Automatic Rollback Triggers:
| Trigger | Threshold | Action |
|---|---|---|
| Security test failure | Any | Block merge, alert |
| Critical vulnerability introduced | CVSS ≥ 9.0 | Block, revert if merged |
| Authentication tests fail | Any | Block, investigate |
| Error rate spike post-deploy | > 2x baseline | Auto-rollback |
Rollback Automation:
# Post-deployment validation with rollback
name: Canary Deployment
on:
push:
branches: [main]
jobs:
deploy-canary:
runs-on: ubuntu-latest
steps:
- name: Deploy to canary
run: ./deploy.sh canary
- name: Run smoke tests
run: ./smoke-tests.sh
continue-on-error: true
id: smoke
- name: Run security validation
run: ./security-validation.sh
continue-on-error: true
id: security
- name: Rollback on failure
if: steps.smoke.outcome == 'failure' || steps.security.outcome == 'failure'
run: |
./rollback.sh canary
echo "::error::Deployment failed validation, rolled back"
exit 1
Manual Rollback Criteria:
Document criteria requiring human decision:
# Rollback Decision Matrix
### Automatic Rollback
- [ ] Security regression tests fail
- [ ] Error rate > 5% for 5 minutes
- [ ] Critical security scan findings
### Requires Manual Decision
- [ ] Performance degradation > 20%
- [ ] Non-security test failures
- [ ] Deprecation warnings
### Continue with Monitoring
- [ ] Minor test flakiness
- [ ] Low-severity vulnerability introduced
- [ ] Non-critical deprecation warnings
Metrics for Regression Test Effectiveness¶
Measure whether your security regression tests provide value.
Key Metrics:
| Metric | Target | Meaning |
|---|---|---|
| Security test coverage | > 80% of security code paths | Coverage of security-relevant code |
| Regression detection rate | Track over time | Regressions caught by tests vs. production |
| False positive rate | < 5% | Tests failing without real issues |
| Time to detection | < 1 hour | Time from regression introduction to detection |
| Mean time to fix | < 24 hours | Time from detection to fix deployed |
Tracking Dashboard:
-- Security regression test metrics
SELECT
date_trunc('week', created_at) as week,
COUNT(*) FILTER (WHERE caught_by = 'security_tests') as caught_by_tests,
COUNT(*) FILTER (WHERE caught_by = 'production') as caught_in_prod,
COUNT(*) FILTER (WHERE false_positive = true) as false_positives
FROM security_regressions
GROUP BY 1
ORDER BY 1 DESC;
Test Quality Indicators:
- Mutation testing score: Do tests catch intentional bugs?
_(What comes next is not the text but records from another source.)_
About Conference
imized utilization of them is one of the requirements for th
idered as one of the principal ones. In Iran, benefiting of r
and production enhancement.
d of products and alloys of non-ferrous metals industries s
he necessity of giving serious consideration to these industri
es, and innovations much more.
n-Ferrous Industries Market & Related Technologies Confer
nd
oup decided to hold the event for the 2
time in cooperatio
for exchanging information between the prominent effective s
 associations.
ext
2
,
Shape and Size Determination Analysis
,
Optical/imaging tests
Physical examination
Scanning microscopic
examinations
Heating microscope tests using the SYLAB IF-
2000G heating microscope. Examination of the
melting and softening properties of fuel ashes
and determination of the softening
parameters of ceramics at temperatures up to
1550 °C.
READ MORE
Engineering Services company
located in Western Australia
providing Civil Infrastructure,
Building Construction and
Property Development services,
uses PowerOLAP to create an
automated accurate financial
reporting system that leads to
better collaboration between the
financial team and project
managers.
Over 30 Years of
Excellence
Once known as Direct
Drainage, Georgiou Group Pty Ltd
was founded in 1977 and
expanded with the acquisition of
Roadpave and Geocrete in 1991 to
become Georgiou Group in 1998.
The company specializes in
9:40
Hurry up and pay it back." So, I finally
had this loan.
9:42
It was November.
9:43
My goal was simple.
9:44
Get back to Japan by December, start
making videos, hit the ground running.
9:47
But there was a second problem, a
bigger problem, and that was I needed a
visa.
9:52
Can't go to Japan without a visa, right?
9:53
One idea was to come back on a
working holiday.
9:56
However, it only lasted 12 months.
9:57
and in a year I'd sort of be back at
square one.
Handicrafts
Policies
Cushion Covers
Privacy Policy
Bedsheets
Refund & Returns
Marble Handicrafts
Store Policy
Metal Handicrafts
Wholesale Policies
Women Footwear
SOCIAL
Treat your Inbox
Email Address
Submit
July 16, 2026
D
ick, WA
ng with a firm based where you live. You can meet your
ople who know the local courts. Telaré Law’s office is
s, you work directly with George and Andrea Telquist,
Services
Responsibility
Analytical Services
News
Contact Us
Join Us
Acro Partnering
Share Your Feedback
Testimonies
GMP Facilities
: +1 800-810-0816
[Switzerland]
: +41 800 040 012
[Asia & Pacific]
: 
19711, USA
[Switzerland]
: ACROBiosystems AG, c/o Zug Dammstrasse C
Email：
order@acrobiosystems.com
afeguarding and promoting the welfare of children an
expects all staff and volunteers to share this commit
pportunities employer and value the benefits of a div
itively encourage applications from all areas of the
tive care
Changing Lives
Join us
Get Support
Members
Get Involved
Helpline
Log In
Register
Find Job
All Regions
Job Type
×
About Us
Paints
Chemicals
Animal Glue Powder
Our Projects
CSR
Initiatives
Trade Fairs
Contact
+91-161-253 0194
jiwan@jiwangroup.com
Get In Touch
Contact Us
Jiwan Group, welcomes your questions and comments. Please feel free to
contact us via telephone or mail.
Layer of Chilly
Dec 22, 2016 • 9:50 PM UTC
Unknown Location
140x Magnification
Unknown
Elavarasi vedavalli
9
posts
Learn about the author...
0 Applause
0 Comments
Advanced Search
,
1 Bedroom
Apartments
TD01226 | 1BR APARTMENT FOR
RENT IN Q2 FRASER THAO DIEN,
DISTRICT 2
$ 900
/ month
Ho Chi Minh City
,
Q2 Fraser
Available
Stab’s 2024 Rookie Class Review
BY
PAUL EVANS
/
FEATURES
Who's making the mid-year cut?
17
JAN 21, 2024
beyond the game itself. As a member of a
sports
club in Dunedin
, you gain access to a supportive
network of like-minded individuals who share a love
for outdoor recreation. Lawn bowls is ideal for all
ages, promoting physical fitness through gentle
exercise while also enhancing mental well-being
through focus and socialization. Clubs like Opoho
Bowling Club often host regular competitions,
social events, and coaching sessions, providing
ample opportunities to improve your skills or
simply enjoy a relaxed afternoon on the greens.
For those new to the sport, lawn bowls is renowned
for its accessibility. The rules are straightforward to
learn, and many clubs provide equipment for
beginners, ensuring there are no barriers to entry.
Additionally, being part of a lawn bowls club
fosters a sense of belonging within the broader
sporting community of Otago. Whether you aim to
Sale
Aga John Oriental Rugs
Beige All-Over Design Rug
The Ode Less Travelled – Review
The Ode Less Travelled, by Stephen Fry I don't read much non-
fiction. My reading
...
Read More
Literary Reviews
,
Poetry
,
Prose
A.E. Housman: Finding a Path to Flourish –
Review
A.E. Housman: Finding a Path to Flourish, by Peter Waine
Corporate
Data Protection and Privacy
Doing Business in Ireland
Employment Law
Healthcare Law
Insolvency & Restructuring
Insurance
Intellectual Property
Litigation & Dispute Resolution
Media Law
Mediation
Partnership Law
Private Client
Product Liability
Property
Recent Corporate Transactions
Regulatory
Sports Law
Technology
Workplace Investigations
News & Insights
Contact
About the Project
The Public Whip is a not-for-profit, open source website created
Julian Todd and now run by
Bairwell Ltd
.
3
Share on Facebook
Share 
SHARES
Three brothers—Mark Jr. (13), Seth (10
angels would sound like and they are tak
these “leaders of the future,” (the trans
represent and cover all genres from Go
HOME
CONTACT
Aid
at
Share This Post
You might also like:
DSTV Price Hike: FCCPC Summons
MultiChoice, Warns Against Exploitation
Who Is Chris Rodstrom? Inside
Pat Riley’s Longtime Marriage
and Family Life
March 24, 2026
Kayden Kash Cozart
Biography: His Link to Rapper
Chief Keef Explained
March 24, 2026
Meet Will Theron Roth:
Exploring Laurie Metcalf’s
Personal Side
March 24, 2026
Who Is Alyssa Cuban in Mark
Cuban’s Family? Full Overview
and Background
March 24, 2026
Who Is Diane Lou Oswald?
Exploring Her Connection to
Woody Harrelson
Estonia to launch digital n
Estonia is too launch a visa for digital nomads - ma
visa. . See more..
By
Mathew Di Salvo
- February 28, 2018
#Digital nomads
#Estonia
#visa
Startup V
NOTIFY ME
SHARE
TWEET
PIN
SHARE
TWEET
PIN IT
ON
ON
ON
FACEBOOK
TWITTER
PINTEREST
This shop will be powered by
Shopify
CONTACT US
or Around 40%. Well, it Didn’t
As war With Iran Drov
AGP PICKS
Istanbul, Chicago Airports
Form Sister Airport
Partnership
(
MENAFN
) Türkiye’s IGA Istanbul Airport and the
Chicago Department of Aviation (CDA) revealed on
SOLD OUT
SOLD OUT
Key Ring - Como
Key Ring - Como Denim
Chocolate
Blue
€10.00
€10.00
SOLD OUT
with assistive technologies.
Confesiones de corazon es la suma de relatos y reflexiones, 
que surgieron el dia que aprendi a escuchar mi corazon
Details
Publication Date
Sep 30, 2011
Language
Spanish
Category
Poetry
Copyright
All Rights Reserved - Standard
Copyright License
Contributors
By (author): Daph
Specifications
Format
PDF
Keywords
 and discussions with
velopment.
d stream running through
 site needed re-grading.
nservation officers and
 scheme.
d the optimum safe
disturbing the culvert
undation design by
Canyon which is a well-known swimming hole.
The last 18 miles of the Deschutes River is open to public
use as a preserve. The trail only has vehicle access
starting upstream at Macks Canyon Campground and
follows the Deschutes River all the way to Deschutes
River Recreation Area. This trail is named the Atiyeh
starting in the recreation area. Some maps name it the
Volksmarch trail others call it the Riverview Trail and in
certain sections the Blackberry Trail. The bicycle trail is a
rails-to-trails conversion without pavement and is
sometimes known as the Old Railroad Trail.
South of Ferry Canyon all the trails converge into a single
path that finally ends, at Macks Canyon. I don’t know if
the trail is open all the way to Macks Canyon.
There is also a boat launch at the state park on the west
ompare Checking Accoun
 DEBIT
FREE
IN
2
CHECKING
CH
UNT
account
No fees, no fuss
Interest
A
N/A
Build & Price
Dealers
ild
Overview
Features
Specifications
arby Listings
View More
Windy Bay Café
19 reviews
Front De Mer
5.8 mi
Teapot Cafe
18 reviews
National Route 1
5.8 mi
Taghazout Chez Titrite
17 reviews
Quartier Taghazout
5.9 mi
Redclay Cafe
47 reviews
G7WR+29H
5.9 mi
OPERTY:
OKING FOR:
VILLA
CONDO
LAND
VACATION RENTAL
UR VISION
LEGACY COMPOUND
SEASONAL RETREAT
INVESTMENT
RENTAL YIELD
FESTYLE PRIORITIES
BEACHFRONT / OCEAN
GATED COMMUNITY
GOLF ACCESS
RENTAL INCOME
- Boundary coverage: Are edge cases tested?
- Negative test ratio: Ratio of "should fail" to "should pass" tests
Mature testing programs track "escapes"—security issues that reach production despite testing—and treat each as a learning opportunity. Escape-driven retrospectives that add new tests to prevent recurrence can reduce production security issues by 80% or more over time.
Recommendations¶
For Developers:
-
Write security tests for boundaries. Test where your code meets dependencies. That's where regressions most likely affect you.
-
Add regression tests for every vulnerability. When you fix or work around a vulnerability, add a test ensuring it doesn't return.
-
Test secure defaults. Verify that library defaults remain secure across updates. Changing defaults is a common source of silent security regressions.
For QA Engineers:
-
Integrate with update automation. Security regression tests must run automatically on dependency update PRs. Manual testing doesn't scale.
-
Define clear pass/fail criteria. Ambiguous results lead to ignored failures. Be explicit about what blocks merges.
-
Track test effectiveness. Measure whether tests catch real issues. Tests that never fail and never catch anything have low value.
For Organizations:
-
Require security tests for merges. Make security regression tests required status checks. Don't allow bypassing them.
-
Automate rollback capability. When security tests fail post-deployment, automatic rollback minimizes exposure window.
-
Invest in test quality. Poor tests give false confidence. Invest in mutation testing and boundary analysis to ensure tests actually catch issues.
Security regression testing bridges the gap between "this dependency is currently secure" and "this dependency remains secure as it evolves." Without regression tests, each update is a gamble—hoping nothing security-relevant changed. With comprehensive regression tests, updates become routine rather than risky.